Requirements:
a: Write out the album review between "Its a shame" and "Not even close.", inclusive.
b: In the album review, what was "How Much Longer is Forever" originally?

Given text:
---+---

Its a shame this record is such a train wreck. Lying underneath the pathetic mess might be a good disc, but we'll never know, because the sound is so tragically bad. Vocalist Freddy Curci even puts in a nice delivery as the frontman, another aspect ruined by the amateurish production. Two monkeys in a basement could have engineered a better product. Frontiers should be ashamed to let this one out of the bag in this kind of rocky shape. Maybe they thought the intended audience would be so starry eyed over the return of the ex-Sheriff vocalist, that the production and song selection would be overlooked, forgiven, or both. To be fair, they tried to bring in some big gun producers to polish it up. But a turd is still a turd, just maybe with a smoother shine. An improvement over the utter garbage of the first master, yet its not enough. Not even close.
But for fanatics of Curci who have pined for more since the days of Sheriff and Alias and his slick, smooth and comforting vocals, they will find something worthwhile in the mess that is
Zion. The songwriters are of note, including Jeff Paris, but their output is about as inspired as the production. Songwise the disc suffers from what seems to be an inside running gag of flat, lifeless
AOR without much bounce or emotion. A tiny handful peek out of the mess including
"How Much Longer is Forever" but even that is clichéd and not worthy of redemption in this setting. It was formerly an Alias demo for the second album, and should have remained that way in all its collectable mystery.
"All It Takes Is A Minute" opens the disc with a lifeless cough. There is promise yet its like a jigsaw puzzle disassembled and in pieces. The chorus falls flat, the guitars are shallow and even the vocals are shot to hell and back.

---+---

Information provided:
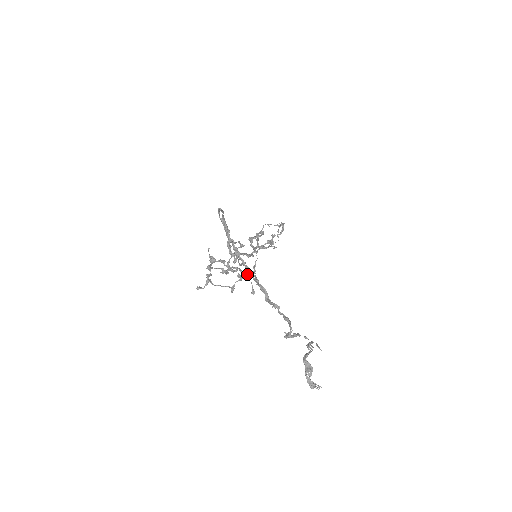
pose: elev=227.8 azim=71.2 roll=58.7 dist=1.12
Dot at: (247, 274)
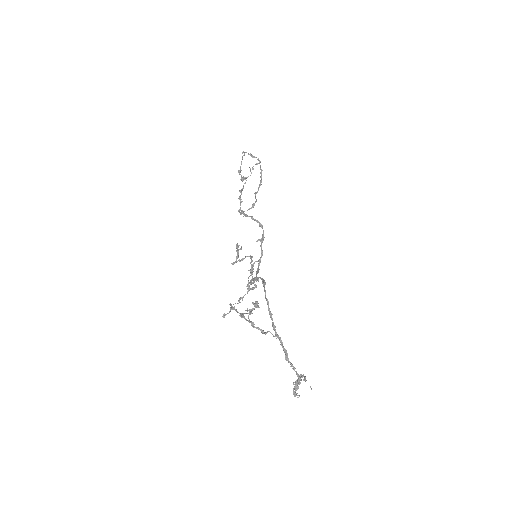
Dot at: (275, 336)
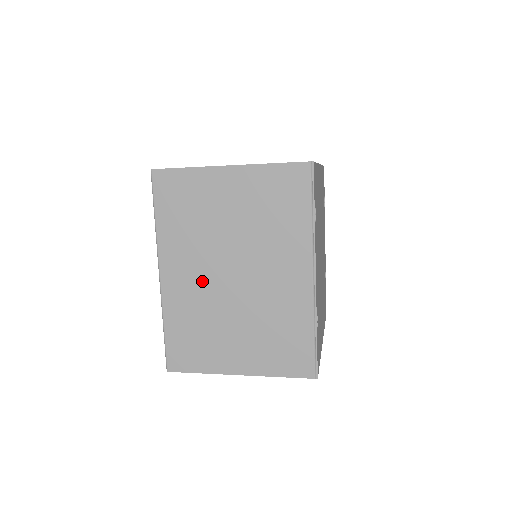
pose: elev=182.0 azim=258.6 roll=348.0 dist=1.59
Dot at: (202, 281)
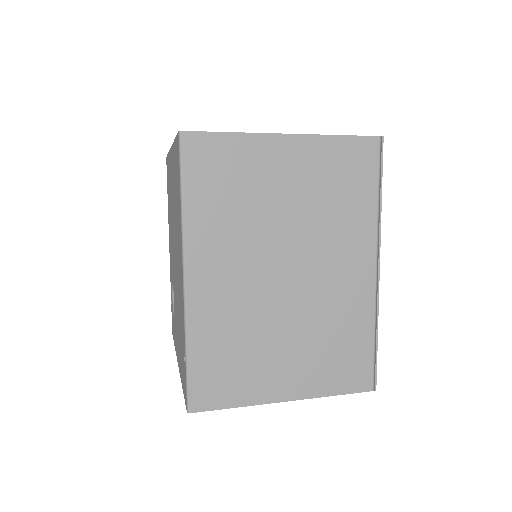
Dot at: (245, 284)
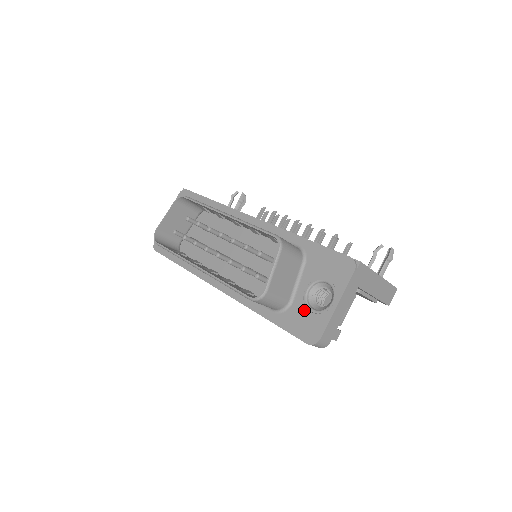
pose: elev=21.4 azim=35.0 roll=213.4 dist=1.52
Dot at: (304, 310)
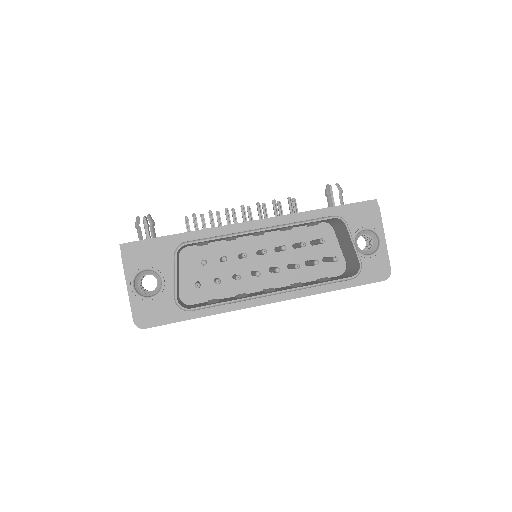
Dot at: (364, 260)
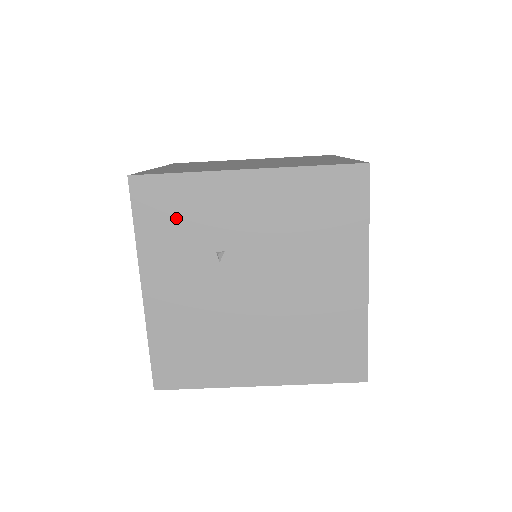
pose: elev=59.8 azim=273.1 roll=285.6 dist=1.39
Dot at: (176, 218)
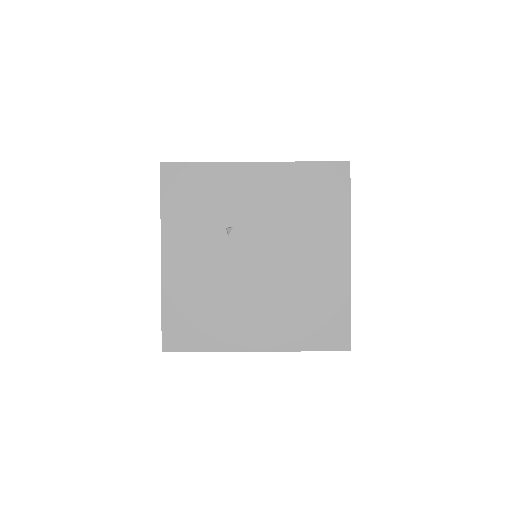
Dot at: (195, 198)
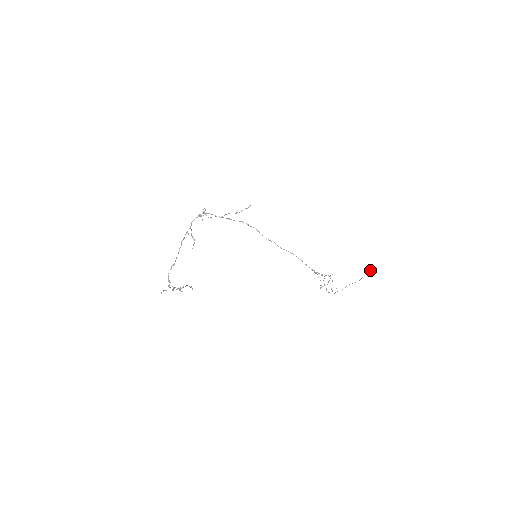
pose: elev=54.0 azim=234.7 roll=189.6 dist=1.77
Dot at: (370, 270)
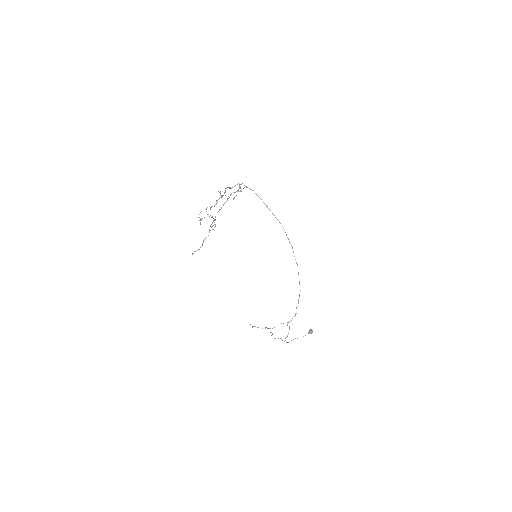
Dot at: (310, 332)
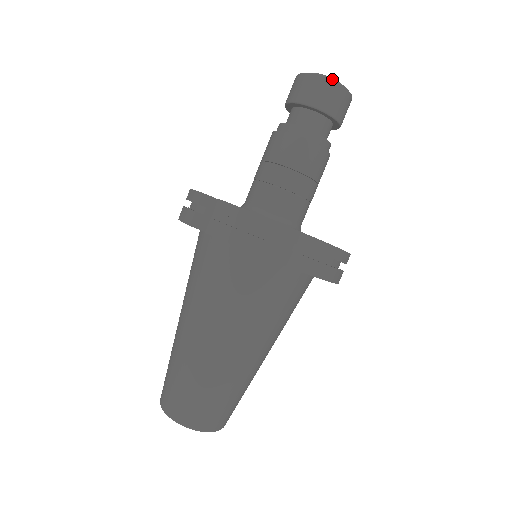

---+---

Results for each task:
a:
Its a shame this record is such a train wreck. Lying underneath the pathetic mess might be a good disc, but we'll never know, because the sound is so tragically bad. Vocalist Freddy Curci even puts in a nice delivery as the frontman, another aspect ruined by the amateurish production. Two monkeys in a basement could have engineered a better product. Frontiers should be ashamed to let this one out of the bag in this kind of rocky shape. Maybe they thought the intended audience would be so starry eyed over the return of the ex-Sheriff vocalist, that the production and song selection would be overlooked, forgiven, or both. To be fair, they tried to bring in some big gun producers to polish it up. But a turd is still a turd, just maybe with a smoother shine. An improvement over the utter garbage of the first master, yet its not enough. Not even close.

b: It was an Alias demo for the second album.